Saturday, April 17, 2021

Hostage to Hostas

 Patriot Hosta

My introduction to Hostas came at an evangelism conference. The LCA leader said he ran into a bunch of people going to a Hosta convention. Recently I got a coffee table book on Hostas, endorsed by Prince Charles, the elderly king-in-waiting. The variety is endless.

I did not grow them until recently, and then I noticed how interesting they were - all sizes, all colors, spreading on their own, easy to maintain, all sending up a spike of flowers for hummingbirds.

Yesterday I went out to look for the yellow and green Hostas, but they were just starting with a little white sprout. Then I saw a small Patriot Hosta poking through the mulch. Gardeners in early spring are anxious to see everything come up at once, and the plants are not designed for instant appreciation. Older roses are budding but new roses are only showing their early red leaves. 

Clethra look dead and Joe Pye is still hiding. Chaste Tree will flower later. The beauty of roses is their flowering all summer. The others, because they take turns being in full bloom,
keep insects and birds happy. 

The Military Gardening Group, always ready to spot new flowers, is already using the Overwatch (the front porch) to look for progress while drinking pour-over coffee.

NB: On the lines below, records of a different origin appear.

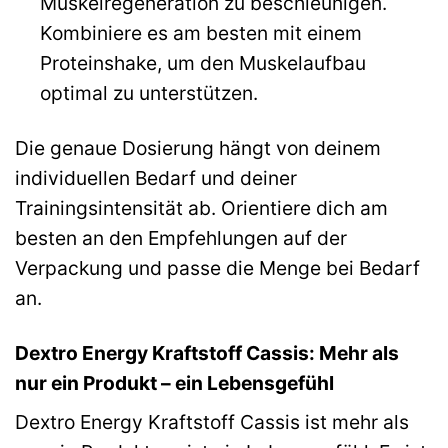
Muskelregeneration zu beschleunigen.
Kombiniere es am besten mit einem
Proteinshake, um den Muskelaufbau
optimal zu unterstützen.
Die genaue Dosierung hängt von deinem
individuellen Bedarf und deiner
Trainingsintensität ab. Orientiere dich am
besten an den Empfehlungen auf der
Verpackung und passe die Menge bei Bedarf
an.
Dextro Energy Kraftstoff Cassis: Mehr als
nur ein Produkt – ein Lebensgefühl
Dextro Energy Kraftstoff Cassis ist mehr als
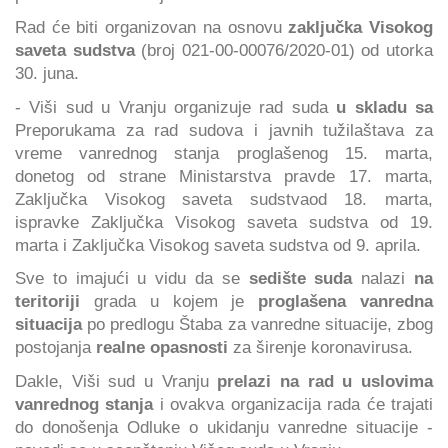
Rad će biti organizovan na osnovu
zaključka Visokog
saveta sudstva
(broj 021-00-00076/2020-01) od utorka
30. juna.
- Viši sud u Vranju organizuje rad suda
u skladu sa
Preporukama za rad sudova i javnih tužilaštava za
vreme vanrednog stanja proglašenog 15. marta,
donetog od strane Ministarstva pravde 17. marta,
Zaključka Visokog saveta sudstvaod 18. marta,
ispravke Zaključka Visokog saveta sudstva od 19.
marta i Zaključka Visokog saveta sudstva od 9. aprila.
Sve to imajući u vidu da se
sedište suda
nalazi
na
teritoriji
grada u kojem je
proglašena vanredna
situacija
po predlogu Štaba za vanredne situacije, zbog
postojanja
realne opasnosti
za širenje koronavirusa.
Dakle, Viši sud u Vranju
prelazi na rad u uslovima
vanrednog stanja
i ovakva organizacija rada će trajati
do donošenja Odluke o ukidanju vanredne situacije -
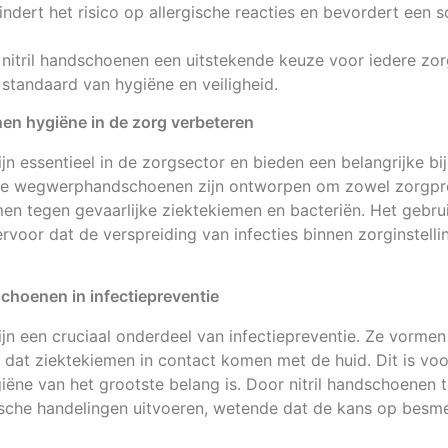
ndert het risico op allergische reacties en bevordert een 
itril handschoenen een uitstekende keuze voor iedere zor
 standaard van hygiëne en veiligheid.
nen hygiëne in de zorg verbeteren
ijn essentieel in de zorgsector en bieden een belangrijke bi
eze wegwerphandschoenen zijn ontworpen om zowel zorgpro
en tegen gevaarlijke ziektekiemen en bacteriën. Het gebruik
voor dat de verspreiding van infecties binnen zorginstell
dschoenen in infectiepreventie
ijn een cruciaal onderdeel van infectiepreventie. Ze vormen
 dat ziektekiemen in contact komen met de huid. Dit is voor
ëne van het grootste belang is. Door nitril handschoenen 
che handelingen uitvoeren, wetende dat de kans op besmet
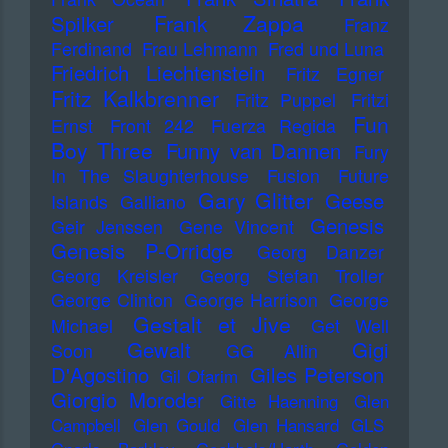
Frank Zappa
Spilker
Franz
Ferdinand
Frau Lehmann
Fred und Luna
Friedrich Liechtenstein
Fritz Egner
Fritz Kalkbrenner
Fritz Puppel
Fritzi
Fun
Ernst
Front 242
Fuerza Regida
Boy Three
Funny van Dannen
Fury
In The Slaughterhouse
Fusion
Future
Gary Glitter
Geese
Islands
Galliano
Genesis
Geir Jenssen
Gene Vincent
Genesis P-Orridge
Georg Danzer
Georg Kreisler
Georg Stefan Troller
George Clinton
George Harrison
George
Gestalt et Jive
Michael
Get Well
Gewalt
Gigi
Soon
GG Allin
D'Agostino
Giles Peterson
Gil Ofarim
Giorgio Moroder
Gitte Haenning
Glen
Campbell
Glen Gould
Glen Hansard
GLS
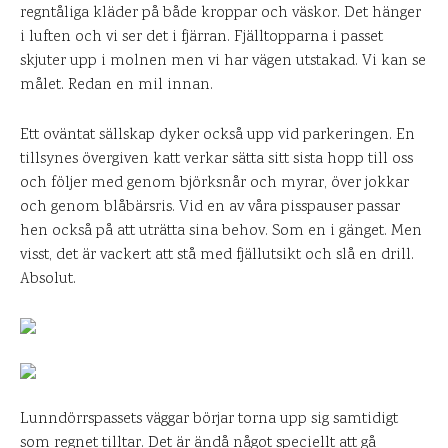
regntåliga kläder på både kroppar och väskor. Det hänger
i luften och vi ser det i fjärran. Fjälltopparna i passet
skjuter upp i molnen men vi har vägen utstakad. Vi kan se
målet. Redan en mil innan.
Ett oväntat sällskap dyker också upp vid parkeringen. En
tillsynes övergiven katt verkar sätta sitt sista hopp till oss
och följer med genom björksnår och myrar, över jokkar
och genom blåbärsris. Vid en av våra pisspauser passar
hen också på att uträtta sina behov. Som en i gänget. Men
visst, det är vackert att stå med fjällutsikt och slå en drill.
Absolut.
Lunndörrspassets väggar börjar torna upp sig samtidigt
som regnet tilltar. Det är ändå något speciellt att gå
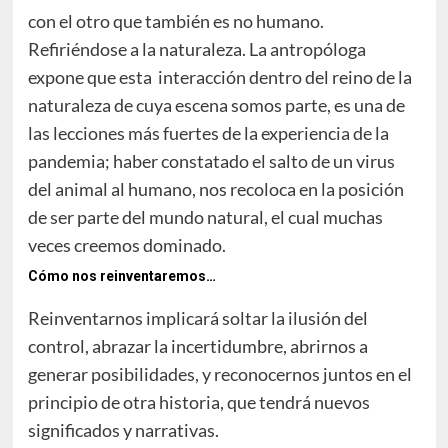
con el otro que también es no humano.
Refiriéndose a la naturaleza. La antropóloga
expone que esta interacción dentro del reino de la
naturaleza de cuya escena somos parte, es una de
las lecciones más fuertes de la experiencia de la
pandemia; haber constatado el salto de un virus
del animal al humano, nos recoloca en la posición
de ser parte del mundo natural, el cual muchas
veces creemos dominado.
Cómo nos reinventaremos…
Reinventarnos implicará soltar la ilusión del
control, abrazar la incertidumbre, abrirnos a
generar posibilidades, y reconocernos juntos en el
principio de otra historia, que tendrá nuevos
significados y narrativas.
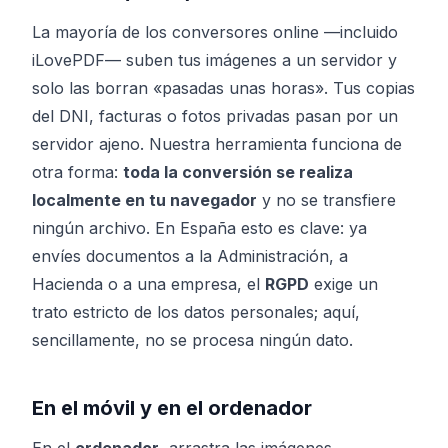
La mayoría de los conversores online —incluido
iLovePDF— suben tus imágenes a un servidor y
solo las borran «pasadas unas horas». Tus copias
del DNI, facturas o fotos privadas pasan por un
servidor ajeno. Nuestra herramienta funciona de
otra forma:
toda la conversión se realiza
localmente en tu navegador
y no se transfiere
ningún archivo. En España esto es clave: ya
envíes documentos a la Administración, a
Hacienda o a una empresa, el
RGPD
exige un
trato estricto de los datos personales; aquí,
sencillamente, no se procesa ningún dato.
En el móvil y en el ordenador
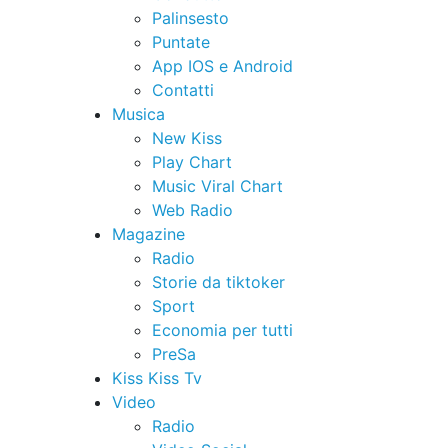
Palinsesto
Puntate
App IOS e Android
Contatti
Musica
New Kiss
Play Chart
Music Viral Chart
Web Radio
Magazine
Radio
Storie da tiktoker
Sport
Economia per tutti
PreSa
Kiss Kiss Tv
Video
Radio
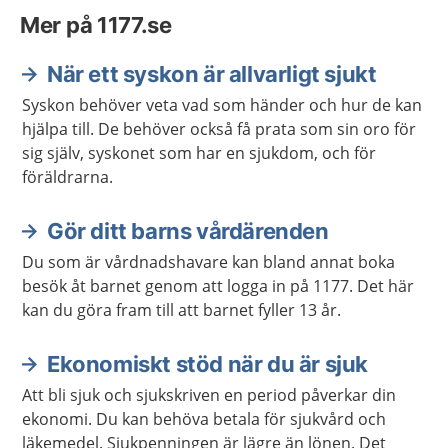
Mer på 1177.se
När ett syskon är allvarligt sjukt
Syskon behöver veta vad som händer och hur de kan
hjälpa till. De behöver också få prata som sin oro för
sig själv, syskonet som har en sjukdom, och för
föräldrarna.
Gör ditt barns vårdärenden
Du som är vårdnadshavare kan bland annat boka
besök åt barnet genom att logga in på 1177. Det här
kan du göra fram till att barnet fyller 13 år.
Ekonomiskt stöd när du är sjuk
Att bli sjuk och sjukskriven en period påverkar din
ekonomi. Du kan behöva betala för sjukvård och
läkemedel. Sjukpenningen är lägre än lönen. Det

The Hostas gave me a flash-back to the evangelism conference, about 42 years ago. Stick with me for the lesson. A fine lecturer described the changing church scene. Not long before, half the babies baptized would be in confirmation class. In the future, very few of the children would still be around for confirmation. He had some gloom and doom predictions which I recalled. He might have been a Fuller Seminary, but I do not recall him talking about his sources.

Gardening made me think about the conference - and the difference between mourning the lost plants and keeping up with new beginnings. The expert only discussed sociology (which is the study of middle class people). There was no Gospel content, no efficacy of the Means of Grace. Every expert from that point on, whether LCA or LCMS or WELS, lined up to tell people all was lost without their advice, grim days were ahead.

One of the big theories was keeping everyone busy as a way to have a healthy church. All the sociology morphed into marketing (sociology for junk food vendors). Churches could buy packaged programs for generating members' activities, spiritual gift inventories, and the rest of the nonsense.

In the LCA, I asked if we had any message better than "Let's march downtown and cause some destruction." That cleared the room. In WELS, it was "We are so pure, you can't help but join our tiny sect." Nobody offered anything that grew, and anyone questioning the plan was to be shunned like a skunk at a picnic. I kept asking why WELS was using material directly from the LCA, down to the graphics and fakey charts. Instead of spending so much money on Christian Ed in WELS, why not buy directly from Fuller Seminary? Wearing a Fuller sweatshirt at WELS gatherings was my way of fitting in, but it was not well-received - or WELS-received. 

"Fuller has a vast accumulation of missionary data," one WELS pastor told me. Notice the tilt - the people who sell their buffoonery have the data, so they must be honored, used, financed, and respected.

Back to gardening - I could sow the seed (some always survives) and plant the seedlings, or I could explain to everyone why it is so hard to grow roses, unusual herbs, and special plants. The only way to have a garden is to work it all the time, even long into autumn with a winter season of mulch turning into rich soil ahead.

An abundance of gardening work turns into an abundance. If a congregation cannot confidently teach faith in Jesus Christ - once the theme of all churches of the Reformation - it is bound to starve, like my boyhood churches. The Congregationalist (UCC) church is gone. The large Disciples church closed and could not find buyers for a long time. The Augustana Synod church, which became LCA and ELCA, was advertising their Blessing of the Animals service when we last drove by...without stopping.